* **DIRECTIONS**:
Copy the lines from the first one through the line containing "Tengo un PC", swapping "teclado" for "tablero" and leaving everything else unchanged.

(Stored records)
==*==

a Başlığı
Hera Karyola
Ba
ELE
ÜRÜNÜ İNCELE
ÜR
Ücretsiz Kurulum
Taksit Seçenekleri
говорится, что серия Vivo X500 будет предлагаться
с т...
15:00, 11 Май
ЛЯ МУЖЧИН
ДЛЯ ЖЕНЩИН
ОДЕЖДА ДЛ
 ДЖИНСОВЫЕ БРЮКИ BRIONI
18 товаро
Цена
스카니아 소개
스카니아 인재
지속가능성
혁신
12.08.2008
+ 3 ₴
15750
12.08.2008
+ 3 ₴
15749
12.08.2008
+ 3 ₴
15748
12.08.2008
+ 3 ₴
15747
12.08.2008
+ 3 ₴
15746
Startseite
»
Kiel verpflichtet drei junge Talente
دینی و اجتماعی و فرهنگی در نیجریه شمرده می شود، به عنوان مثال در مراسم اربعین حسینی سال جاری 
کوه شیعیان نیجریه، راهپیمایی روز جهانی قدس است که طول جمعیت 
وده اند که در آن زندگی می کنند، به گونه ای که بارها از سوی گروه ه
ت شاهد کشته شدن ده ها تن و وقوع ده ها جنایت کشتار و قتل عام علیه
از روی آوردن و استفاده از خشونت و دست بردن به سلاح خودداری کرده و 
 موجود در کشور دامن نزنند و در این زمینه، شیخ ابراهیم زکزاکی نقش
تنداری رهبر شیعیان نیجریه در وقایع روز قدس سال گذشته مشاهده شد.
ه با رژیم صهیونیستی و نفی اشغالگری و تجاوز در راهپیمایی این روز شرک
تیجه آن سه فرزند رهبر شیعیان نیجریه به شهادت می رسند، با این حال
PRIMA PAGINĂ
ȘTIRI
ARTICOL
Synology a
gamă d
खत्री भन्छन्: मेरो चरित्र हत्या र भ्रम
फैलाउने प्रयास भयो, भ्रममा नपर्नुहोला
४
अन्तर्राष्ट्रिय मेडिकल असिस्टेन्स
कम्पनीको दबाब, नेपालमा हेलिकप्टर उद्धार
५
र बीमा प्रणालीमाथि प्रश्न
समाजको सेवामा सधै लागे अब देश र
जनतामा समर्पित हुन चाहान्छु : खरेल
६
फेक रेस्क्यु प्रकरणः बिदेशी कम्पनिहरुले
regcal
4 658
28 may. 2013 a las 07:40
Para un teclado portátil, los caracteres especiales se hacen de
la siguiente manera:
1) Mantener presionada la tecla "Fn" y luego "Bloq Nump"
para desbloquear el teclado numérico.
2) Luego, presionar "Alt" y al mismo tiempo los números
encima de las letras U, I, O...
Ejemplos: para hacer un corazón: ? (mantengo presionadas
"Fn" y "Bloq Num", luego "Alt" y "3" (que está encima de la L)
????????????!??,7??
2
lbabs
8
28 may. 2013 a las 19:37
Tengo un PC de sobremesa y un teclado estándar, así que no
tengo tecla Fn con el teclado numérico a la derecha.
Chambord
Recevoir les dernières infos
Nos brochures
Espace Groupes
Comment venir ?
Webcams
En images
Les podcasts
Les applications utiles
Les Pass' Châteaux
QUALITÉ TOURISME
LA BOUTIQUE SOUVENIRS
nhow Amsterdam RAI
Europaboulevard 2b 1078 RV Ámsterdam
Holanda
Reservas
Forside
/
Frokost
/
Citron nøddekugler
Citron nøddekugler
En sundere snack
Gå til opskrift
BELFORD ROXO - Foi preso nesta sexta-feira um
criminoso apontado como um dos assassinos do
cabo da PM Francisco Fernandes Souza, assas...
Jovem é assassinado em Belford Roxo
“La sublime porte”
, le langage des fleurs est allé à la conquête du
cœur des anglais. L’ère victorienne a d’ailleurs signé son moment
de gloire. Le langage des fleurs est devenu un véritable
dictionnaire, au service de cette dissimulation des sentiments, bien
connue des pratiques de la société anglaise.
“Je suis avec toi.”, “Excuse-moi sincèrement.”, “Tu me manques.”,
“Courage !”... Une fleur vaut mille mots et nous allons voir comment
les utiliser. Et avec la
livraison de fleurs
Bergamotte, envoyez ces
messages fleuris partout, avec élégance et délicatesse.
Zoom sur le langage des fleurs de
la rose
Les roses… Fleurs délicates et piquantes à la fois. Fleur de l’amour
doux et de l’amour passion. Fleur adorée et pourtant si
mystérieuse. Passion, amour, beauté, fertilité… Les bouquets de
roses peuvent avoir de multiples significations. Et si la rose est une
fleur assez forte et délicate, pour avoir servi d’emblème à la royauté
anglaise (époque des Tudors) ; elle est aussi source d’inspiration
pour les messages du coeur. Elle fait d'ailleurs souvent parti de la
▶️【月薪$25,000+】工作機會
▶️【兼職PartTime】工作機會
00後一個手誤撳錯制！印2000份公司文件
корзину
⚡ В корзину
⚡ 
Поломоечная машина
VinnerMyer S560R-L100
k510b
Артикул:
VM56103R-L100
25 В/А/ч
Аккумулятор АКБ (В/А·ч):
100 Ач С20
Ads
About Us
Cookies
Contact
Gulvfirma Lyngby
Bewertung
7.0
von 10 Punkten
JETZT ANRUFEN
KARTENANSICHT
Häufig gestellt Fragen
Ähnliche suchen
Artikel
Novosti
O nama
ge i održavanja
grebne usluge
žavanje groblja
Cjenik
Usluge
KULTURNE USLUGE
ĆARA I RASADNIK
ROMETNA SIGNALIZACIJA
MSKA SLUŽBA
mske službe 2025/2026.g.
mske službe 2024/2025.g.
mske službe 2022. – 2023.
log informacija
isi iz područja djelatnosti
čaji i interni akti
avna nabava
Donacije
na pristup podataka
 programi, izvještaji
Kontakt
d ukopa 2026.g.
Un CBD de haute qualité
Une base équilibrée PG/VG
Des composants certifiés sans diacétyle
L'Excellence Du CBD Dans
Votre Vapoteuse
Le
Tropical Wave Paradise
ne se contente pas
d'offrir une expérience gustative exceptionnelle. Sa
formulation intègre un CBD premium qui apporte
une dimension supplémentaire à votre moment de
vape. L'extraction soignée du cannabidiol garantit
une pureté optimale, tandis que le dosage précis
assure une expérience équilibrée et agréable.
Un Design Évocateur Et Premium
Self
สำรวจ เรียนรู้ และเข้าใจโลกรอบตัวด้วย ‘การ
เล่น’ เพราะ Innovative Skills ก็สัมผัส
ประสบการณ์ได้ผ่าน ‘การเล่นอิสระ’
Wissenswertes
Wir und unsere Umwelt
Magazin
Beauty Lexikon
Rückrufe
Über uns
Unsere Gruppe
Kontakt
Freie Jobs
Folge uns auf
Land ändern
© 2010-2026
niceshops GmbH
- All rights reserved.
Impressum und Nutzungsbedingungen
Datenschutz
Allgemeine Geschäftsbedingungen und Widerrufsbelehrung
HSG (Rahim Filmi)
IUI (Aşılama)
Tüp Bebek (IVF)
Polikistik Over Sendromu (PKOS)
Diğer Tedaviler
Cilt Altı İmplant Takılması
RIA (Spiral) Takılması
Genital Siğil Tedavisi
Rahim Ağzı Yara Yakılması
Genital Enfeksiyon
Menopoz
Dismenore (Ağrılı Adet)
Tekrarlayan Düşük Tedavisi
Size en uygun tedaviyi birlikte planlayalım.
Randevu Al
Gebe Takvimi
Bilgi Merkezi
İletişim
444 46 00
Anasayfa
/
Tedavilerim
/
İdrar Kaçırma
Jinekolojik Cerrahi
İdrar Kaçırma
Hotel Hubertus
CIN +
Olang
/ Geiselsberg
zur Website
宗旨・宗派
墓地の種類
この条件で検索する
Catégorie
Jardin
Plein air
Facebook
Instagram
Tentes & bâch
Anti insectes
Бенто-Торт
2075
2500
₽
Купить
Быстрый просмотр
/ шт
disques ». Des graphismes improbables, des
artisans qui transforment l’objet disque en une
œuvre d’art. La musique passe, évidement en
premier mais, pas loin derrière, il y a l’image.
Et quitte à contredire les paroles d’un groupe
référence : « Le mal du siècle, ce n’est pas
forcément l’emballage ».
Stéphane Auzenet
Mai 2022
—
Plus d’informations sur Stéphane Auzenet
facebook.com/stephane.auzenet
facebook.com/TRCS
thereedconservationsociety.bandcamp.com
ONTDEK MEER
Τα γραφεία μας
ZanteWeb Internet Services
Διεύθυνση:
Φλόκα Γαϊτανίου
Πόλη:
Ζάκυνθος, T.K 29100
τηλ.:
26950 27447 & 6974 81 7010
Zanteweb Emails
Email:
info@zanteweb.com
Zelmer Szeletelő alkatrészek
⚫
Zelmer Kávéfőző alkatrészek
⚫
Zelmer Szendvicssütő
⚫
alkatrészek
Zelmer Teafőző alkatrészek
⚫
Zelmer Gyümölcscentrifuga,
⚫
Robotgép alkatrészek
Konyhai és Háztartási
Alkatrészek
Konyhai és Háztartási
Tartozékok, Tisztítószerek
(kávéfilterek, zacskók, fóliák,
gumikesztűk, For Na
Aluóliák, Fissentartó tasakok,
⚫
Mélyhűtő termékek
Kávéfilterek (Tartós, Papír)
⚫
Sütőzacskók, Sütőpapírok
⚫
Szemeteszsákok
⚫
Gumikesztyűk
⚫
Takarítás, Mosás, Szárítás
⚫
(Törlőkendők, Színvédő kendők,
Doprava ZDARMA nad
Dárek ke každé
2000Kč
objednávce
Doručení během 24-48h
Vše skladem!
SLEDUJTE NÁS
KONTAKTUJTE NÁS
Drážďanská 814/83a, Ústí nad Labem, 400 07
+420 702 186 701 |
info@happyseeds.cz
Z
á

==*==

* **ANSWER**:
a Başlığı
Hera Karyola
Ba
ELE
ÜRÜNÜ İNCELE
ÜR
Ücretsiz Kurulum
Taksit Seçenekleri
говорится, что серия Vivo X500 будет предлагаться
с т...
15:00, 11 Май
ЛЯ МУЖЧИН
ДЛЯ ЖЕНЩИН
ОДЕЖДА ДЛ
 ДЖИНСОВЫЕ БРЮКИ BRIONI
18 товаро
Цена
스카니아 소개
스카니아 인재
지속가능성
혁신
12.08.2008
+ 3 ₴
15750
12.08.2008
+ 3 ₴
15749
12.08.2008
+ 3 ₴
15748
12.08.2008
+ 3 ₴
15747
12.08.2008
+ 3 ₴
15746
Startseite
»
Kiel verpflichtet drei junge Talente
دینی و اجتماعی و فرهنگی در نیجریه شمرده می شود، به عنوان مثال در مراسم اربعین حسینی سال جاری 
کوه شیعیان نیجریه، راهپیمایی روز جهانی قدس است که طول جمعیت 
وده اند که در آن زندگی می کنند، به گونه ای که بارها از سوی گروه ه
ت شاهد کشته شدن ده ها تن و وقوع ده ها جنایت کشتار و قتل عام علیه
از روی آوردن و استفاده از خشونت و دست بردن به سلاح خودداری کرده و 
 موجود در کشور دامن نزنند و در این زمینه، شیخ ابراهیم زکزاکی نقش
تنداری رهبر شیعیان نیجریه در وقایع روز قدس سال گذشته مشاهده شد.
ه با رژیم صهیونیستی و نفی اشغالگری و تجاوز در راهپیمایی این روز شرک
تیجه آن سه فرزند رهبر شیعیان نیجریه به شهادت می رسند، با این حال
PRIMA PAGINĂ
ȘTIRI
ARTICOL
Synology a
gamă d
खत्री भन्छन्: मेरो चरित्र हत्या र भ्रम
फैलाउने प्रयास भयो, भ्रममा नपर्नुहोला
४
अन्तर्राष्ट्रिय मेडिकल असिस्टेन्स
कम्पनीको दबाब, नेपालमा हेलिकप्टर उद्धार
५
र बीमा प्रणालीमाथि प्रश्न
समाजको सेवामा सधै लागे अब देश र
जनतामा समर्पित हुन चाहान्छु : खरेल
६
फेक रेस्क्यु प्रकरणः बिदेशी कम्पनिहरुले
regcal
4 658
28 may. 2013 a las 07:40
Para un tablero portátil, los caracteres especiales se hacen de
la siguiente manera:
1) Mantener presionada la tecla "Fn" y luego "Bloq Nump"
para desbloquear el tablero numérico.
2) Luego, presionar "Alt" y al mismo tiempo los números
encima de las letras U, I, O...
Ejemplos: para hacer un corazón: ? (mantengo presionadas
"Fn" y "Bloq Num", luego "Alt" y "3" (que está encima de la L)
????????????!??,7??
2
lbabs
8
28 may. 2013 a las 19:37
Tengo un PC de sobremesa y un tablero estándar, así que no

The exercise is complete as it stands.